Do you remember anything at this point about whether Mr. Shea was easier to work with than Mr. Wilson?
I don’t remember Mr. Shea being even that involved. I do think I met him once or twice. I seem to think I did. I probably took him out to lunch because that’s how I ate. I was making like nine grand a year, but I did have an expense account. So I tried to book as many lunches as I could ….
What do you think about the fact that this book that you worked on so long ago has remained in print? You could probably go to your local Borders and there’d be a one volume omnibus of it. What do you think of the fact it’s been able to last for so long?

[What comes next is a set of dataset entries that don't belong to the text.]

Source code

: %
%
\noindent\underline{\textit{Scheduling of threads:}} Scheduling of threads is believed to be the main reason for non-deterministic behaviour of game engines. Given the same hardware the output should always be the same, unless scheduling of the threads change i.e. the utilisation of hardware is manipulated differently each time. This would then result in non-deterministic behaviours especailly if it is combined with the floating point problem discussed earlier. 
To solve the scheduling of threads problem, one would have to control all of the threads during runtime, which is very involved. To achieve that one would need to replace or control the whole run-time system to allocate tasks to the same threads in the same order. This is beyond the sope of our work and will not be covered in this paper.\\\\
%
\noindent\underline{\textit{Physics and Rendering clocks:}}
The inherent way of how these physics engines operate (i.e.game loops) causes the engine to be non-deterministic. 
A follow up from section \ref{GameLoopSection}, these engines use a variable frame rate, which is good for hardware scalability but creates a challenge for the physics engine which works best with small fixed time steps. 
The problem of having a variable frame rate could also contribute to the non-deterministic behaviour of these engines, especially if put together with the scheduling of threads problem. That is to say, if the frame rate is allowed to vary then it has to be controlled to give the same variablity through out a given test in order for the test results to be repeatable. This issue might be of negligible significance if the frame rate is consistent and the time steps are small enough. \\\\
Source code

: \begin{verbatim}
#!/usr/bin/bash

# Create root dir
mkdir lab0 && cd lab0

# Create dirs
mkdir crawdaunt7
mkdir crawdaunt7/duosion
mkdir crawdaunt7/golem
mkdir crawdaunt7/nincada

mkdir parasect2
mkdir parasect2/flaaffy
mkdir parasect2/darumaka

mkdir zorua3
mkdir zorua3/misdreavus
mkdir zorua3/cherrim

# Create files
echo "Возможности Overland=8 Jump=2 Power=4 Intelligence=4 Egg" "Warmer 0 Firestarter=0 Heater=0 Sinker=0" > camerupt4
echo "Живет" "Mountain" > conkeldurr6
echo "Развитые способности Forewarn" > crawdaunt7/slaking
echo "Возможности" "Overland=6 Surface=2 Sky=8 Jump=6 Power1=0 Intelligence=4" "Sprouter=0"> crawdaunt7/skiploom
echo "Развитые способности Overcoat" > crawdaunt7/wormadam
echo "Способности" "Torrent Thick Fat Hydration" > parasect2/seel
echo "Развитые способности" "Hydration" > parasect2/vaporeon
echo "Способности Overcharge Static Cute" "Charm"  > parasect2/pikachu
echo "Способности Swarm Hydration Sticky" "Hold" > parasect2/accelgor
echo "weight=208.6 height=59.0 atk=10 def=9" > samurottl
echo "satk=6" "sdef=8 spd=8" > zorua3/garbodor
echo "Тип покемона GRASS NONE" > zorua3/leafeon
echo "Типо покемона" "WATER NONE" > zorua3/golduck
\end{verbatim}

I just think it’s funny. Your know, it’s ironic. Go figure. You never know what’s going to work out. I take pride in it. I take pleasure.
I rarely run into anybody who knows about it. It’s a cult thing. It never comes up in my life. I never run into anybody who knows about it.
I just never have. I’m touched by your letter to Al Weatherhead, I think you said people know who i am, attached to this. It never even occurred to me anybody would have know who I was.
I gather by the time the books you came out, you were the guy in charge, and Mr. Harris had left.
Harris left before we started editing, as far as I know. Now if he says differently, he’s right. I’m only telling you to the best of my memory something that was a long time ago, and was not that significant at the time.
I seem to think I edited the raw manuscript. If he had already taken a chop at it, and he says so, then he’s right.